### WHAT IS NEEDED
The records are to be reproduced verbatim.

[Saved data entries]
┄┄┄┄┄┄
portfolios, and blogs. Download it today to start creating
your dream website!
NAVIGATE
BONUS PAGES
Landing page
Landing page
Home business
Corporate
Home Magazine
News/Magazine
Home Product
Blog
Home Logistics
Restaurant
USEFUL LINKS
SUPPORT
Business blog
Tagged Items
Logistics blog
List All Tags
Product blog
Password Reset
┄┄┄┄┄┄
### EXPECTED ANSWER
portfolios, and blogs. Download it today to start creating
your dream website!
NAVIGATE
BONUS PAGES
Landing page
Landing page
Home business
Corporate
Home Magazine
News/Magazine
Home Product
Blog
Home Logistics
Restaurant
USEFUL LINKS
SUPPORT
Business blog
Tagged Items
Logistics blog
List All Tags
Product blog
Password Reset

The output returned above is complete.